Common drugs could prevent osteoarthritis
Drugs designed for the treatment of central nervous system diseases could also be used to prevent the development of injury induced arthritis, potentially saving the NHS around half a billion pounds a year.
Dr Deborah Mason and Dr Cleo Bonnet at Cardiff University, who reported on the news, discovered that a single injection of a common anticonvulsant drug, following injury, could relieve pain and swelling more than any other approved therapy and vastly reduce the inflammation, and bone and cartilage destruction, that leads to osteoarthritis.
Dr Deborah Mason from Cardiff University’s School of Biosciences and the Arthritis Research UK Biomechanics and Bioengineering Centre said “Osteoarthritis affects around 8.5 million people in the UK and around 1 million of these cases are caused by injury. As these figures rise with our aging population, and put further strain on our health system, there is an urgent need to find preventative treatments.”
Osteoarthritis, the most common form of joint disease, causes pain and disability. There are currently no disease modifying treatments for the condition, which is usually diagnosed after joint degeneration, when the disease is advanced. In many people, osteoarthritis may have started years earlier, sometimes from an injury to their joint. Joint injury leads to osteoarthritis in more than 50% of people, usually around five to fifteen years after the injury, when the only treatment is to relieve symptoms of pain and inflammation using non-steroidal anti-inflammatory drugs (NSAIDs) or painkillers like paracetamol.
Deborah Mason said “We found that drugs developed for central nervous system disorders are able to prevent the release of a chemical implicated in chronic inflammation, potentially preventing pain and the degeneration that can cause osteoarthritis years down the line.”
The researchers already knew that a molecule called glutamate is released into the joint at very high concentrations in arthritis, and during joint trauma, triggering its cells to release a chemical implicated in inflammation.
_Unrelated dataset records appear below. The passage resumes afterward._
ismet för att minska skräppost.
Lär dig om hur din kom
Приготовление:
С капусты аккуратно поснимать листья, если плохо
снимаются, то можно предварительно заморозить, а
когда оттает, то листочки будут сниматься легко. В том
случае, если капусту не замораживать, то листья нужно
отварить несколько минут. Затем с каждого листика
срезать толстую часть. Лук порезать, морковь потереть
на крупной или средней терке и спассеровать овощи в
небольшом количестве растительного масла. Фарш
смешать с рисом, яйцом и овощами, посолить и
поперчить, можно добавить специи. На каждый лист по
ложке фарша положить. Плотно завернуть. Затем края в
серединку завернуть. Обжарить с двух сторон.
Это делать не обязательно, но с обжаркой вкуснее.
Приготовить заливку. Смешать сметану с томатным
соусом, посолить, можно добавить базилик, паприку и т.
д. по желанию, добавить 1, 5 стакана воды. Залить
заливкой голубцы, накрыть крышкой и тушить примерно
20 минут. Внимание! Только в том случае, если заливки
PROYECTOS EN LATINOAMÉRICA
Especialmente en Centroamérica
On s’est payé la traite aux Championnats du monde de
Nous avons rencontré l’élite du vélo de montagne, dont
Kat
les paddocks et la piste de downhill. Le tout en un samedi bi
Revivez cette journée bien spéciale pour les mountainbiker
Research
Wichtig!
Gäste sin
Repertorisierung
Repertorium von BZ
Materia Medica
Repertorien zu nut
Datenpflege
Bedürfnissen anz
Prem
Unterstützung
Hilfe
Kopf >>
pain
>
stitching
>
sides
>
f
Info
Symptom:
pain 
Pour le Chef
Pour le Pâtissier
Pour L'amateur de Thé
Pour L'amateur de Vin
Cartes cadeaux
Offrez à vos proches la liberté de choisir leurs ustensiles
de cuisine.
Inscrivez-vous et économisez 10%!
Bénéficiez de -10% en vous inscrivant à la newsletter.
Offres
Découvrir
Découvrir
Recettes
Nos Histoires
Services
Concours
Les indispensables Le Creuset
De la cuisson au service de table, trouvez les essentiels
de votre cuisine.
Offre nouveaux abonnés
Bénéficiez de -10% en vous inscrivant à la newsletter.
Their laboratory tests revealed that this process could be blocked by the drug NBQX which prevented the cells reacting to glutamate and releasing the inflammation causing chemicals that cause joint degeneration.
The research is currently in the preclinical stage and has not yet been tested on human subjects. However, this class of drugs has been tested in humans for epilepsy, meaning that repurposing them to prevent osteoarthritis should provide a safe and fast route to clinical trials.
The research was funded by Arthritis Research UK and the Medical Research Council.